What to work on
Go through the entries below and say how many lines hold the word "chair". Nothing else is needed.

++++++

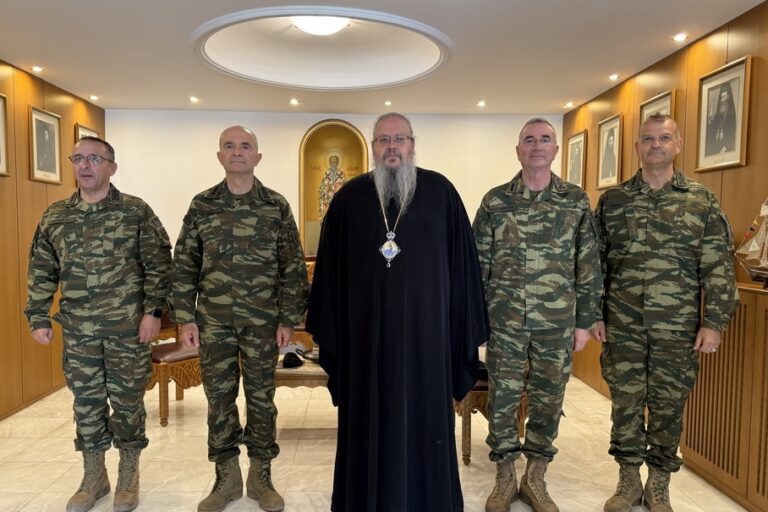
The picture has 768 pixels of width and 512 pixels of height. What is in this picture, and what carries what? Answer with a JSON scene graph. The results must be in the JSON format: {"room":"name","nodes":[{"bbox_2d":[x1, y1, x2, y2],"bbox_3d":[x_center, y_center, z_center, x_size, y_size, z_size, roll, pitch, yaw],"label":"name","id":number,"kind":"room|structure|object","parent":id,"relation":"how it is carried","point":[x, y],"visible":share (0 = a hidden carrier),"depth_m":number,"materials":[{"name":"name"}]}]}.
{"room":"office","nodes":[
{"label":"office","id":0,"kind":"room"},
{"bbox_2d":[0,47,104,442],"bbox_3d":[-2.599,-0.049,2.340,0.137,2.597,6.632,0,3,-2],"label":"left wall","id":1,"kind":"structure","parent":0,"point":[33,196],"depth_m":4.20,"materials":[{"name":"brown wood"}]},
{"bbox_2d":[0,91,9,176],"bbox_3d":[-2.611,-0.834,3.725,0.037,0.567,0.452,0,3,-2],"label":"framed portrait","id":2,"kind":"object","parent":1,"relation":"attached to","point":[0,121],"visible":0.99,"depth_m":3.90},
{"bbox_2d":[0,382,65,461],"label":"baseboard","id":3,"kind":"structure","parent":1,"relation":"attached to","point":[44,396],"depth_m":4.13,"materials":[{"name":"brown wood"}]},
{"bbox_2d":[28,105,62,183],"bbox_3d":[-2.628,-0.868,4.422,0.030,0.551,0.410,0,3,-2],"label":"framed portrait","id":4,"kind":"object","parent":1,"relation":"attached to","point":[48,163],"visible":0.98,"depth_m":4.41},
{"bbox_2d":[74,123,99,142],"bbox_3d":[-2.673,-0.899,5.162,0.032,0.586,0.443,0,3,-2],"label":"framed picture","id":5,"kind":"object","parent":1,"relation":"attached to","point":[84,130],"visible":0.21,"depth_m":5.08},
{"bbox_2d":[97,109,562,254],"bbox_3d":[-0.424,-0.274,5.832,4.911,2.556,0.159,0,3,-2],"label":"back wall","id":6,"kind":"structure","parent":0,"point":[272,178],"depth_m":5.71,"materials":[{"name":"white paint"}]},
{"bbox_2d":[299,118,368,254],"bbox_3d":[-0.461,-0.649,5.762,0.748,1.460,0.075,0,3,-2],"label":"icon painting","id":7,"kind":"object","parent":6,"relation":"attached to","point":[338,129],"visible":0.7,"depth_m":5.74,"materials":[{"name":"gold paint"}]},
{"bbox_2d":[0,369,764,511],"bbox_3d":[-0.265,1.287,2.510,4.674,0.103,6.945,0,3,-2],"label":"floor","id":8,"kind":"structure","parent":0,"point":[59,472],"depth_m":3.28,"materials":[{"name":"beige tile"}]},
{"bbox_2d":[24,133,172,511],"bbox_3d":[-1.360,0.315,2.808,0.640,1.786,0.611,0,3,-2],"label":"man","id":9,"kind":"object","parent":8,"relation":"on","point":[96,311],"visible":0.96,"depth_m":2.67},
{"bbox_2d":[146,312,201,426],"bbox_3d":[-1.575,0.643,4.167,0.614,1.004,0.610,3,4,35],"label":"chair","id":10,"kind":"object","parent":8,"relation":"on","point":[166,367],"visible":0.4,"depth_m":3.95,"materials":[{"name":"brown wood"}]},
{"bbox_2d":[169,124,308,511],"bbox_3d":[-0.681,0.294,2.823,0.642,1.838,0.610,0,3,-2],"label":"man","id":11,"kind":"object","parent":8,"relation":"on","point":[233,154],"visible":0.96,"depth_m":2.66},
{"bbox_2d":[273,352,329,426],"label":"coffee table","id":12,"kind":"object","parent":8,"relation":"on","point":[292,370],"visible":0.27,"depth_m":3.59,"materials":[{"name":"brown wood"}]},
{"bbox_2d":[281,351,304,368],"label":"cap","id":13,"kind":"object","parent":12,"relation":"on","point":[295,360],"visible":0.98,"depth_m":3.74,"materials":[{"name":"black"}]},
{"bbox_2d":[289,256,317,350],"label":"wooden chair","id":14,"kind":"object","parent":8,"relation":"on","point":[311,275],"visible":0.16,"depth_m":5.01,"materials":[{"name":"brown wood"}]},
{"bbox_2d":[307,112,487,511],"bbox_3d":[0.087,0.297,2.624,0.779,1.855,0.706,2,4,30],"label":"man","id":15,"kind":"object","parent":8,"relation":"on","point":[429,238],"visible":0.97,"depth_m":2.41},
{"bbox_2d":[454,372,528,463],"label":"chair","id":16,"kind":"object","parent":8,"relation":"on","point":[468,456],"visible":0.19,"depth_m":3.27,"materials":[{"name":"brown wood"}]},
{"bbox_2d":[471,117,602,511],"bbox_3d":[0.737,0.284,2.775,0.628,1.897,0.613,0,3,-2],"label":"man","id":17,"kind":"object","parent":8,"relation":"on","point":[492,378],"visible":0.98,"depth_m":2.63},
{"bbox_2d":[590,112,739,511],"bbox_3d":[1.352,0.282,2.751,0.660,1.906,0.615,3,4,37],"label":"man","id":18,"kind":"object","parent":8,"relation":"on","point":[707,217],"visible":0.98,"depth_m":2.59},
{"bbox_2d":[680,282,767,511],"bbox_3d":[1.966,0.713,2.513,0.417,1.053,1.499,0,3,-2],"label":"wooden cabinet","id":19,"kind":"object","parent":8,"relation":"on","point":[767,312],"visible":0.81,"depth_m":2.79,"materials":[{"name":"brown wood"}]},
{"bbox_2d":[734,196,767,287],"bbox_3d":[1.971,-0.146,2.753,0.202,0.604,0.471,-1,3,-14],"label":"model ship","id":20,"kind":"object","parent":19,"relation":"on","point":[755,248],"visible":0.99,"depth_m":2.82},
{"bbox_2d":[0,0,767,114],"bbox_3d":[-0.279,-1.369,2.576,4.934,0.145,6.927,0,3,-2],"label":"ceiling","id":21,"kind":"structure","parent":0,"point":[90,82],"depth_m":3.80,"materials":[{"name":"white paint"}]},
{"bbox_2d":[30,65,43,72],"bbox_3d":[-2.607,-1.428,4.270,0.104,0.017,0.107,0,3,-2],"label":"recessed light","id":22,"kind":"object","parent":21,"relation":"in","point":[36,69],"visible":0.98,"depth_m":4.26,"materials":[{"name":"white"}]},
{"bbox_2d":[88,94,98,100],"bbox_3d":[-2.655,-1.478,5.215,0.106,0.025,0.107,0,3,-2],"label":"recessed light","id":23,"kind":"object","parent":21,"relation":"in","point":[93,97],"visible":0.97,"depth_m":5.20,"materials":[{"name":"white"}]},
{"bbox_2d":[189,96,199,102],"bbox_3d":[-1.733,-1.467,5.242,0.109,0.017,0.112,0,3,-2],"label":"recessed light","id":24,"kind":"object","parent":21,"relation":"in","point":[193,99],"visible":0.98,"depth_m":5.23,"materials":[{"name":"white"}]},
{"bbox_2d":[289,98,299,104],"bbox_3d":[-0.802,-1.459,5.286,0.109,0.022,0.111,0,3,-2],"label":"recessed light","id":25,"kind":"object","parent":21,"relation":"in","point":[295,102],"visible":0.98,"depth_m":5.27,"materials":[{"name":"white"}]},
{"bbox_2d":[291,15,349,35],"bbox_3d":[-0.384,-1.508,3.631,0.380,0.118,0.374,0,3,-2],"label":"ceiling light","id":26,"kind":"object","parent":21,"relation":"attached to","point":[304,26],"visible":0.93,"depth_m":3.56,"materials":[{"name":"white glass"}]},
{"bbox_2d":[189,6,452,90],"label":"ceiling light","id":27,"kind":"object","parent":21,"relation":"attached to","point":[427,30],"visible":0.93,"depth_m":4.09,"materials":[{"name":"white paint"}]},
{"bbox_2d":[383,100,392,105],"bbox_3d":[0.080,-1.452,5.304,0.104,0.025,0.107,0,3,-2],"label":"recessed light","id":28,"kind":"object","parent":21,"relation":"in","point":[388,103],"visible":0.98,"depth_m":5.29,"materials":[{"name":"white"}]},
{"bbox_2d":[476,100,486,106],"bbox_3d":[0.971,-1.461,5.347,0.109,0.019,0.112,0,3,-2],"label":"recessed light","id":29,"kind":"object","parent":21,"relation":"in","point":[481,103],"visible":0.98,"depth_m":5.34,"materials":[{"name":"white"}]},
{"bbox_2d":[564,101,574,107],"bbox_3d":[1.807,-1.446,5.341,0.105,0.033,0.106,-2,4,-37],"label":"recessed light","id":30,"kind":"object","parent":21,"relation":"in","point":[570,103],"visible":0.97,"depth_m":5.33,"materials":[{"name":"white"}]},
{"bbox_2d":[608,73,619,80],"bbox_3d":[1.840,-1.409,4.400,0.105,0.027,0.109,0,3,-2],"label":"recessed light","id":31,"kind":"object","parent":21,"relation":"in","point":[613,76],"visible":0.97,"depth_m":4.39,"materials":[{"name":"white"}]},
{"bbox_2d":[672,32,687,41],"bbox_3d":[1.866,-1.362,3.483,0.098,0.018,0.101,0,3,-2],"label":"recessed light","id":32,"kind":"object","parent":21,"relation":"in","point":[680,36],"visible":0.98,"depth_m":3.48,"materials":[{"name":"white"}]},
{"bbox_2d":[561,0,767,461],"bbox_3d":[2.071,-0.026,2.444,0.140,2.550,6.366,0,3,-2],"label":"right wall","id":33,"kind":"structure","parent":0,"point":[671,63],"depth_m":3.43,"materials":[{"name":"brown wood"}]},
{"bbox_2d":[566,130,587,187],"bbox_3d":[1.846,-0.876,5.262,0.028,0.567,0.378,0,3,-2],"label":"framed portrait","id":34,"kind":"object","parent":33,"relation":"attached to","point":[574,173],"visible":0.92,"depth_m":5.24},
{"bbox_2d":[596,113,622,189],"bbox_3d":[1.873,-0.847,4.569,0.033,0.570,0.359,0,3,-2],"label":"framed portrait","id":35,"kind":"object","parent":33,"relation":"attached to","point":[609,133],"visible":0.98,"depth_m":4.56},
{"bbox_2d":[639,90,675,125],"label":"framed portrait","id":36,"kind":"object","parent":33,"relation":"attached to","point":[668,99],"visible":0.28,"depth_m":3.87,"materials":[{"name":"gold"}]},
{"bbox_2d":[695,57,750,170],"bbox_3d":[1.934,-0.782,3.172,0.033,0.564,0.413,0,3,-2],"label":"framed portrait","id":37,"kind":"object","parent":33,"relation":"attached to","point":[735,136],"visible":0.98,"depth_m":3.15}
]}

++++++

Written solution
3